Why New York is Over
Yesterday, I wrote about my recent vacation to New York and what I got up to and made a passing mention about this trip feeling somewhat different for me. I couldn’t put my finger on what it was, this weird feeling of something not being quite right, pretty much until the end of the trip. Only then did I realise…New York is over.
Yup, I said it. And it pains me to do so. I moved to New York when I was 22 and lived there for a year and a half. It was a city of dreams. I’d never been before I moved there and every day was like an adventure. I had no money to my name, but I had the time of my life. The city had this indescribable energy and buzz about it. I felt it truly was like nowhere else on earth (or nowhere I’d been at least). If you could make it there, you could make it anywhere. This time around, it seems the city has been stripped of that essence. Where’s its soul gone? That excitement and buzz is no longer there. It just seemed bland.
Shopping wise, not that I ever really found it that great a shopping city to begin with (its ‘fashion capital’ status has always been way overstated in my opinion), but now, it’s just all so homogenised. I didn’t see anything there that I couldn’t have found in London (or found in London five years ago for that matter). Independent boutiques provided little in the way of inspired design and if you can find a dress for under $300, consider that a good day.

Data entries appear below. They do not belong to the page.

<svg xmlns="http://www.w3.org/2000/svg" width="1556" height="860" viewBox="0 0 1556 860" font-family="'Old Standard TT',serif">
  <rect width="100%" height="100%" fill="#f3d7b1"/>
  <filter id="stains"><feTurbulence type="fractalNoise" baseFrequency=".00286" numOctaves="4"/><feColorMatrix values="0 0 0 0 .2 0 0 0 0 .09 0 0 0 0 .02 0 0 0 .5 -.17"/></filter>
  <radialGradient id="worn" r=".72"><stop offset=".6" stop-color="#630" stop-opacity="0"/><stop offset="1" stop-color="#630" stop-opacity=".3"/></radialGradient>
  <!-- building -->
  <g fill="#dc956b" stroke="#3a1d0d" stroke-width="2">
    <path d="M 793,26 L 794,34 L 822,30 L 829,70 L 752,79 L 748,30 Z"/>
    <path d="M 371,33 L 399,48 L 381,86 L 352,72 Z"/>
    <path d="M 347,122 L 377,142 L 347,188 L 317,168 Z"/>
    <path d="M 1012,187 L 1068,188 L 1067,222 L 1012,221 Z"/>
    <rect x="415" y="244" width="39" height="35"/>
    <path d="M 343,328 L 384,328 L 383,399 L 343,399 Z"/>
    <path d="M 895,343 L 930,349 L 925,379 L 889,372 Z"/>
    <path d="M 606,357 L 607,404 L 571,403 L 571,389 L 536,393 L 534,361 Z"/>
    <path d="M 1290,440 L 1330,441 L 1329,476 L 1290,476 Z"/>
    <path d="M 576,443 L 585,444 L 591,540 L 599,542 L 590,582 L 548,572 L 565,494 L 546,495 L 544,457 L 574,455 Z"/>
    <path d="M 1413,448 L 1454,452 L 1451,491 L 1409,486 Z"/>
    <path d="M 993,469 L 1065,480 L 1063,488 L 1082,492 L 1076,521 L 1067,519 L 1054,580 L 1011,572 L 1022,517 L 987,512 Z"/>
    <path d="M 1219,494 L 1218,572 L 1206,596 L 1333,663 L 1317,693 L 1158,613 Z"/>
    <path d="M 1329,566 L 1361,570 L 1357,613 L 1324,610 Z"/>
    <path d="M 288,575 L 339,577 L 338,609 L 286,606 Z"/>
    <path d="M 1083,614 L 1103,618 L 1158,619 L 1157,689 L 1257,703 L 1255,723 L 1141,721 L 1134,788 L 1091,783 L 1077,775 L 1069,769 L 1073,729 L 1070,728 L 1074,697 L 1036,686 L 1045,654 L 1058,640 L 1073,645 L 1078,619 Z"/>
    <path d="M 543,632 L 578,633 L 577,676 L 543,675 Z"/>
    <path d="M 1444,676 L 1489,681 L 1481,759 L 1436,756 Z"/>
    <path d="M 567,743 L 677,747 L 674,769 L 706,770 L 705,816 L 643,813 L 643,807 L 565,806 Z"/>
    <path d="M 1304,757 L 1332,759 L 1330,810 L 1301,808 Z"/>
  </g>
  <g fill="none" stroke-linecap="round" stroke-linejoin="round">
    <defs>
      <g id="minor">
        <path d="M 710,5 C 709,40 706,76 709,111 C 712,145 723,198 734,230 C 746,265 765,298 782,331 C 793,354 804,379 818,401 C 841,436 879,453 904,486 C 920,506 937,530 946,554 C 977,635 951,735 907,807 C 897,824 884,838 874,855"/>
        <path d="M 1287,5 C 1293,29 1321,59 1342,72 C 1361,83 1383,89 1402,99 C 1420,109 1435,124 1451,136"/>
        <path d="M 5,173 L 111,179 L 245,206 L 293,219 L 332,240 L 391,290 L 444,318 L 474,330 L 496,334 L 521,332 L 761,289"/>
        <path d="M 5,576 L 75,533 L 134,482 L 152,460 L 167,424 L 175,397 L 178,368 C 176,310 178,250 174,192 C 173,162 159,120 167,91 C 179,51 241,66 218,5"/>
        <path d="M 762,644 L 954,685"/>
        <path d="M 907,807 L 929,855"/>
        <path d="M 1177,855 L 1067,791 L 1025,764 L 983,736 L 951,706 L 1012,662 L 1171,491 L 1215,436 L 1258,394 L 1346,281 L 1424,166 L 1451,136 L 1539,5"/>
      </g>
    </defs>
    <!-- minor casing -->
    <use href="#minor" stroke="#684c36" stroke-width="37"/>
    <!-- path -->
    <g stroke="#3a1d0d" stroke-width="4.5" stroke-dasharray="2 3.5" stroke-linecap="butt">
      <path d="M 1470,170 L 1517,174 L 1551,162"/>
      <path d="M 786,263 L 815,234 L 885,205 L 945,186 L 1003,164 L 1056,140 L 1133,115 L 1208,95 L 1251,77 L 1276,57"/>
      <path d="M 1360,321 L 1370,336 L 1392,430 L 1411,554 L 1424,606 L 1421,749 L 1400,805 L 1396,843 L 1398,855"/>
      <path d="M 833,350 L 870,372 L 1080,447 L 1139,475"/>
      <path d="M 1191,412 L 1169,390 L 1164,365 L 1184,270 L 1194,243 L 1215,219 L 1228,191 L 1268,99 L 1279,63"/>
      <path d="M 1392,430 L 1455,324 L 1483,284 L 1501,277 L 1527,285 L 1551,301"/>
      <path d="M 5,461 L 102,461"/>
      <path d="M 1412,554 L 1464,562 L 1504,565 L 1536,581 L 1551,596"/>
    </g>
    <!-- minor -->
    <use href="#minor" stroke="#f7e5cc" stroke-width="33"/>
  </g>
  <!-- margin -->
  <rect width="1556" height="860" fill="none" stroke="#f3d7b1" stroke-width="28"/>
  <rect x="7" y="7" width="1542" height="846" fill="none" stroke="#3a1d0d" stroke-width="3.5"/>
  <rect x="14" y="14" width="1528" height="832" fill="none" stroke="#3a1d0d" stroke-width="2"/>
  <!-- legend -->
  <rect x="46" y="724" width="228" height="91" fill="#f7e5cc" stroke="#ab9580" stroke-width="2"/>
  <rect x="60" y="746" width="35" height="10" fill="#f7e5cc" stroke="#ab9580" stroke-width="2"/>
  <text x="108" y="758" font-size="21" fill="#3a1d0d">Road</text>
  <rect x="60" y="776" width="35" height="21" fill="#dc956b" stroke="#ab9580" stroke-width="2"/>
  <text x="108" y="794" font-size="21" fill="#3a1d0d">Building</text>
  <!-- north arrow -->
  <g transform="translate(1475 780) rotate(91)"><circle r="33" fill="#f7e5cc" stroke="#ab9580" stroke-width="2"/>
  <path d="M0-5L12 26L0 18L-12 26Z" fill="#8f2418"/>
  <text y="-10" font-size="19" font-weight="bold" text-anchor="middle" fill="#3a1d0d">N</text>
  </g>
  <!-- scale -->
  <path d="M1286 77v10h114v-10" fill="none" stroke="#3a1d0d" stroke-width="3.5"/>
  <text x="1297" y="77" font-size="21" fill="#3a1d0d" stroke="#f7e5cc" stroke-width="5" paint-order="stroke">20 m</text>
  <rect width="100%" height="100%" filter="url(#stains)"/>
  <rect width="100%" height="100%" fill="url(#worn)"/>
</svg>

Which brings me to the expense. New York is RIDONKULOUSLY expensive. I never remember it being this bad, but one day during this vacation when I went out for lunch on my own, had a chicken wrap, a diet coke and a hot chocolate and it cost me $30. I nearly fell off my seat. Why in the hell am I paying $30 for lunch? I’d never pay £30 here for such simple food. Then factor in, of course, that you have to tip every two bit, crappy service giving nobody and it’s enough to send you over the edge. I find the expectation that I must tip to be really offensive. The whole point of a tip is that it’s given for exceptional service and while yes, for the most part the service is better than it is in England, it doesn’t always warrant a gratuity.

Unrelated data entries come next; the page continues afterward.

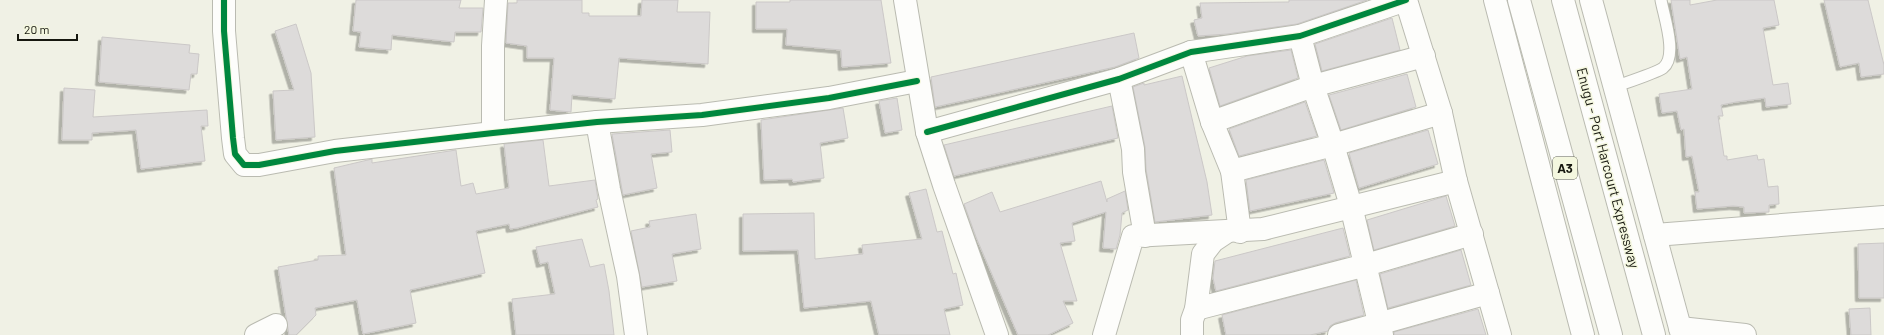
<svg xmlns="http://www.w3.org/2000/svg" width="1884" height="335" font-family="Barlow,sans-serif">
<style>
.building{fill:#dddbda;stroke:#cbc8c7;filter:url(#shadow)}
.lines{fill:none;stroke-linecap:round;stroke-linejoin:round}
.lane-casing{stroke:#babbb1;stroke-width:13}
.street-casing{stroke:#babbb1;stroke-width:24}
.primary-casing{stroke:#babbb1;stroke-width:24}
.highway-casing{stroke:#babbb1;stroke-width:24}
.lane{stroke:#fdfdfb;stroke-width:11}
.street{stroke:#fdfdfb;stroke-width:22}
.primary{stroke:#fdfdfb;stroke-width:22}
.highway{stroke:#fdfdfb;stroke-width:22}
.cycleway-casing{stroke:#f4f7df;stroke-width:8}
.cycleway{stroke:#00873e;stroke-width:6}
.labels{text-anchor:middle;stroke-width:3;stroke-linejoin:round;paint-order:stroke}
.shield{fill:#f4f7df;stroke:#595a4d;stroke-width:1}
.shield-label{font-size:13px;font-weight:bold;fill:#16170f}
.street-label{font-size:14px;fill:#16170f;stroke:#f4f7df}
</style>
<defs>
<filter id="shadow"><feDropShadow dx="-3.5" dy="3.5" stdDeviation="0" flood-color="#0004"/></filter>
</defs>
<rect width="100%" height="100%" fill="#f0f1e5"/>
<g class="building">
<polygon points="356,0 461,0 459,8 483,8 481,32 455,32 454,42 392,35 391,50 359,47 361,32 353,31"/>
<polygon points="517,0 582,0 582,13 589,13 589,16 641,16 642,0 678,0 677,12 710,12 708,64 619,58 615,99 572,95 571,112 550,110 554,58 527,58 527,46 506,43 508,3 517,3"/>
<polygon points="790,0 881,0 891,63 842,67 841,50 786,45 787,29 756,29 756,2 790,2"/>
<polygon points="1289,0 1367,0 1297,24 1227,34 1198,36 1194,20 1202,18 1200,3 1289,2"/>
<polygon points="1671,0 1690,0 1690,5 1717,0 1774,0 1779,25 1763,28 1773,85 1788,83 1791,104 1766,107 1765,98 1736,102 1721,105 1723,116 1718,116 1724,156 1727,156 1727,160 1757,155 1758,160 1764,159 1768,187 1778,186 1779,204 1769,205 1769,212 1744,213 1744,207 1733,206 1697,209 1695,192 1699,192 1692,156 1686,157 1684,129 1681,130 1677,111 1662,113 1659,94 1692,89 1687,57 1680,59"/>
<polygon points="1824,0 1868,0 1884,65 1884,74 1861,77 1859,63 1840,67"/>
<polygon points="1392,18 1400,50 1322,71 1315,44"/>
<polygon points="296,24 311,73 315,137 276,140 273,91 294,90 275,31"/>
<polygon points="1134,33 1139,58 1115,67 935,107 931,77"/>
<polygon points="102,37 190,45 189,53 199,54 197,74 191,74 189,90 99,82"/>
<polygon points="1291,50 1298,78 1220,106 1209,68 1247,56"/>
<polygon points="1407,74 1416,107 1341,130 1329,95"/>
<polygon points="1182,76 1207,182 1212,215 1155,222 1146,169 1145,147 1133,87 1144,83 1144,85"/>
<polygon points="64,88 95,90 93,117 207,110 208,126 201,126 205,161 141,169 136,130 92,133 92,140 62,140"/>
<polygon points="897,98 902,130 885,133 879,101"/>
<polygon points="1305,102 1317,136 1239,156 1229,129"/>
<polygon points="1112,106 1118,138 954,176 944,145"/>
<polygon points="843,108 848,138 820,143 824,178 793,182 792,179 764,180 761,120"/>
<polygon points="670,130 672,152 651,154 657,188 623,195 612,134"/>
<polygon points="1428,130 1438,164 1359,188 1349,153"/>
<polygon points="543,140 549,186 595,180 598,199 596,200 598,207 517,228 510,229 509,224 476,231 485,273 410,290 416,323 363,334 357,300 315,308 316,315 296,335 289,335 278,267 318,260 318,256 346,255 334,168 372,159 372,163 456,150 461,186 473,183 476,194 509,188 504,144"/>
<polygon points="1324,160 1334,193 1250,211 1246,180"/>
<polygon points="1101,181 1107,202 1107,199 1125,191 1128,210 1122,213 1120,235 1116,249 1103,248 1106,212 1072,223 1075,241 1060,243 1077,301 1063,301 1073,323 1048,335 1018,335 976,237 964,204 992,192 1000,212"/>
<polygon points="926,189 937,232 942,231 953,274 956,273 963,305 944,309 950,335 879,335 871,301 804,308 798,250 743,251 743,214 814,213 815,259 863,254 862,245 922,239 909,193"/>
<polygon points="1446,196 1455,226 1374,250 1367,220"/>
<polygon points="696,214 701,249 672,254 677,281 642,287 631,231 650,227 649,221"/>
<polygon points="1343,228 1350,256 1216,291 1213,278 1215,261"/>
<polygon points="582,239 590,267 604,264 609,291 614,335 516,335 512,299 555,294 548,262 540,264 536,247"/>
<polygon points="1884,243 1884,298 1859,298 1858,244"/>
<polygon points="1461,250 1471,285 1388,308 1380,274"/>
<polygon points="1356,280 1364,315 1335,323 1330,326 1328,331 1310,335 1226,335 1222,315"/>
<polygon points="1870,308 1871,335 1851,335 1849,309"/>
<polygon points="1478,309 1486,335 1394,335 1394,332"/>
</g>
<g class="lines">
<g class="lane-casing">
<path id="lane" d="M1614 87C1625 83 1656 73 1663 68 1678 56 1664 17 1661 0"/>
</g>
<g class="street-casing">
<g id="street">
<polyline points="224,0 224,31 233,138 235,154 244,165 259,165 335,151 493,133 597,122 702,115 829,98 917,81"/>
<polyline points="905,0 927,132 944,185 997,335"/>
<polyline points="1406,0 1441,113 1456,181 1500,335"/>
<polyline points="1300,36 1313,86 1333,145 1351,206 1382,335"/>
<polyline points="1191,52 1212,122 1232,171 1240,232"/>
<polyline points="1119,79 1133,149 1134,172 1145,236"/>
<polyline points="597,122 609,189 628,276 636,335"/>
<polyline points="1212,122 1313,86 1424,56"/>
<polyline points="927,132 1119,79 1191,52 1300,36 1406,0"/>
<polyline points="493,133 493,46 496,0"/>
<polyline points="1232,171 1333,145 1441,113"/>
<polyline points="1655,235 1884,217"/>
<polyline points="1196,309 1366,265 1472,234"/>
<polyline points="1680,328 1745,335"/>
<polyline points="256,335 276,325"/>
<polyline points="1104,335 1133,236 1263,229 1456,181"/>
<polyline points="1192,335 1192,320 1196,309 1203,254 1213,241 1225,233"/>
<polyline points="1339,335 1488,293"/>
</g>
</g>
<g class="primary-casing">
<g id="primary">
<polyline points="1495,0 1583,335"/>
<polyline points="1591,0 1682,335"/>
</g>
</g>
<g class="highway-casing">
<g id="highway">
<polyline points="1519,0 1611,335"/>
<polyline points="1563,0 1654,335"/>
</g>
</g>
<use href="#lane" class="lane"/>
<use href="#street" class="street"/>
<use href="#primary" class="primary"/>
<use href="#highway" class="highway"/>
<g class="cycleway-casing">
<g id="cycleway">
<polyline points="224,0 224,31 233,138 235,154 244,165 259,165 335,151 493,133 597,122 702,115 829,98 917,81"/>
<polyline points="927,132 1119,79 1191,52 1300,36 1406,0"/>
</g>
</g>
<use href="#cycleway" class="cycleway"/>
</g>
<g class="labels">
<rect class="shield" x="1553" y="157" width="24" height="22" rx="3"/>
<g class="shield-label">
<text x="1565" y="173">A3</text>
</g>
<g class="street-label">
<text transform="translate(1608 168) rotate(75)" y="5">Enugu - Port Harcourt Expressway</text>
</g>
</g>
<path d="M18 34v6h59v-6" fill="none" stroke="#16170f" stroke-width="2"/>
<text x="24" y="34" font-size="12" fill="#16170f" stroke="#f4f7df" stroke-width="3" paint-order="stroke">20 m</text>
</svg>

I guess there’s been a big crack down on begging on the trains, which yes is beneficial in some ways, but now every train has a mariachi band busking for money. Can I get a little variety? What happened to the young kids who’d get on selling sweets claiming they were selling them to raise money for their basketball team? Did they all make it to the NBA? Didn’t think so. In the meantime, what do I gotta do to get some peanut M&M’s up in here?!

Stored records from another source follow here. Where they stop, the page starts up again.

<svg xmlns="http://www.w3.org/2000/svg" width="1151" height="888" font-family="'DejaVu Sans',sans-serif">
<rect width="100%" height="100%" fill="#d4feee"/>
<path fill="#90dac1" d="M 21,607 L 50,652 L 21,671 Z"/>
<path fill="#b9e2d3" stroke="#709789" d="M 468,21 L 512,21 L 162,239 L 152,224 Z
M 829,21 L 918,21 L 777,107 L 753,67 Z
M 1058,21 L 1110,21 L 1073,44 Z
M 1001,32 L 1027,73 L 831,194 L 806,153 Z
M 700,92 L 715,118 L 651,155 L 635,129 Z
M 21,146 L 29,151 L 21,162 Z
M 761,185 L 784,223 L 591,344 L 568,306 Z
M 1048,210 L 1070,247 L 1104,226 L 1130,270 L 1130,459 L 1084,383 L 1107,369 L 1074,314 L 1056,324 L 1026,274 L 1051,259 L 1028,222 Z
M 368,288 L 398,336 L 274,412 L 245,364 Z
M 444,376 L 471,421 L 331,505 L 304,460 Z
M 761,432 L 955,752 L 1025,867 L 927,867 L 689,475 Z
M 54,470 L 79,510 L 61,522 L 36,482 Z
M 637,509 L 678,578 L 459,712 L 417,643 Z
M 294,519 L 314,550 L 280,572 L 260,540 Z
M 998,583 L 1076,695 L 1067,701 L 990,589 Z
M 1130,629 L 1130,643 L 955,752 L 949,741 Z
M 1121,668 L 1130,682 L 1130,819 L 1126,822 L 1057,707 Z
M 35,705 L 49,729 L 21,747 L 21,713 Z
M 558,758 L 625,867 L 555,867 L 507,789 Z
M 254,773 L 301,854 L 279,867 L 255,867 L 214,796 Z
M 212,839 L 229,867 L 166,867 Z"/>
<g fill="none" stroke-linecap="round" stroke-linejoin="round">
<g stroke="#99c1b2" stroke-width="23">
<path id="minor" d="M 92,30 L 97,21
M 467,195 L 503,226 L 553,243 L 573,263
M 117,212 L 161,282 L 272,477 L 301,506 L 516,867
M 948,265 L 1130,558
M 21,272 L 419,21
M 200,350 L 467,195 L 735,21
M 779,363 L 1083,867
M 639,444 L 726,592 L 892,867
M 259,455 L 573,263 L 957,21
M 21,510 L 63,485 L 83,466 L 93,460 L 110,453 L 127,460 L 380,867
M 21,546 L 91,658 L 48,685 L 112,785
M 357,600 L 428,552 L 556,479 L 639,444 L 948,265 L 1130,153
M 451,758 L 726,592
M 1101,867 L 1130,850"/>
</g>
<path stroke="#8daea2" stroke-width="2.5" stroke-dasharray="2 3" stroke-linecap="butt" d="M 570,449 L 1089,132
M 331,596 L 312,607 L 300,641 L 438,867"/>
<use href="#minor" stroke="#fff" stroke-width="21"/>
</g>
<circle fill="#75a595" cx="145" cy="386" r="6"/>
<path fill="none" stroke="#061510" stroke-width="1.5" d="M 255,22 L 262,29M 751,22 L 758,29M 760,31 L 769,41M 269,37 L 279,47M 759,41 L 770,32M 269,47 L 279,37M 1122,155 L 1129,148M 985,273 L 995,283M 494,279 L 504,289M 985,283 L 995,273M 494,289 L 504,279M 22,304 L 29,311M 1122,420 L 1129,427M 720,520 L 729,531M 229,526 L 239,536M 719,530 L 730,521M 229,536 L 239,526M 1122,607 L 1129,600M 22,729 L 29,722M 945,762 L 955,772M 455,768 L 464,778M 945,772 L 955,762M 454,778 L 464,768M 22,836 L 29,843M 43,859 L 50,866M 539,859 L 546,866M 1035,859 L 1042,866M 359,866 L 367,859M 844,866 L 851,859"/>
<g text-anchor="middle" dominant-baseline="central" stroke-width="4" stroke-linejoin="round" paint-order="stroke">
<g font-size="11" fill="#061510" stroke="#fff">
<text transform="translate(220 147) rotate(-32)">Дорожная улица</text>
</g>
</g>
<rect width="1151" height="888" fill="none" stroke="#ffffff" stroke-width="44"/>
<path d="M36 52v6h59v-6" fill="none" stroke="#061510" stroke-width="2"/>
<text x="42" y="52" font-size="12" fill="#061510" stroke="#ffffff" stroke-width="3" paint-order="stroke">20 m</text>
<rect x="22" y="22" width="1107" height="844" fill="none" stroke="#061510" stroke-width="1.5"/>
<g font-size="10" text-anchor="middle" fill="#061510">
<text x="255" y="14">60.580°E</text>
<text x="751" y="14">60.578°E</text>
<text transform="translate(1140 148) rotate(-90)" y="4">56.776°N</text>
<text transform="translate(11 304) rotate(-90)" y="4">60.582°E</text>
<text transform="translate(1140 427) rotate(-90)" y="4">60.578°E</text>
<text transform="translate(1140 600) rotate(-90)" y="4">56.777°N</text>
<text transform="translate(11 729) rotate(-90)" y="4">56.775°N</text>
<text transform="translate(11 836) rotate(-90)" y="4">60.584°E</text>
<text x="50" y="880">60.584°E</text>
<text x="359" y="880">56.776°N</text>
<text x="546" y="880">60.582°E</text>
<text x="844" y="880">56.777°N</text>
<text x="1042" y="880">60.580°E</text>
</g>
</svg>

Overall, what it boils down to is that New York hasn’t progressed. There’s a cockiness about the city that it doesn’t need to try, purely because it’s New York, a world famous city that supposedly everybody wants to be in. But where’s the innovation? Where’s the newness? Where’s the vibe? It’s been lazy and lost its crown. Creatively and in pretty much every other way, London is crapping all over New York right now.
I never thought I’d see the day I’d fall out of love with the Big Apple, but right now, I’m happy to be in a city that gives me butterflies as I navigate its streets. It’s all about London and other European cities, oozing creativity and coolness from every pore. Sometimes you have to go away to realise what you love is right here at home.